Michelle waited until Christmas. She spent a lot of their money on really nice Christmas presents. She gave everyone she liked cashmere scarves and $50 earrings. Then without a word, she loaded her children in the car and drove to Regina. Michelle never told anybody except Julie why she was leaving Tom. So tongues started wagging when she left.
"What's the matter with her? He's got all that money and she has nice clothes and she came from Weyburn, which is "Nowhere, Saskatchewan.' The poor guy, he's one of the hardest working wrestlers you could ever meet."
Bret and Julie threw their full support behind Michelle every time she left him and gave her the nerve to finally hand Tom a one-way ticket back to England after he declared bankruptcy. She told him to get the hell out and she kept the kids. She got the house and heartache, but he left and he's never been back. Now Michelle's a teacher and she's gotten on with her life. She has remarried a younger man and is the mother of twins. I'm really happy for her. She's one example of how somebody can turn her life around.

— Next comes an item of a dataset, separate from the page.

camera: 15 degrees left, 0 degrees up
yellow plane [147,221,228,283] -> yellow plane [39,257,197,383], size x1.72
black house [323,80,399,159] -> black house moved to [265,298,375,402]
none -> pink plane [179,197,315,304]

Tom on the other hand is a bitter, broken man resigned to a life of oblivion. According to London's News Of The World, January 2, 1994, Tom blames Davey for "leaving him in the lurch when he was forced to quit the ring after breaking his back." The article goes on to say that Tom "now sleeps on the floor of a one-bedroom flat which has no carpets and is riddled with dry rot." The last I heard, Tom is in a wheelchair and is so incapacitated he urinates in a tin can that he keeps by his side.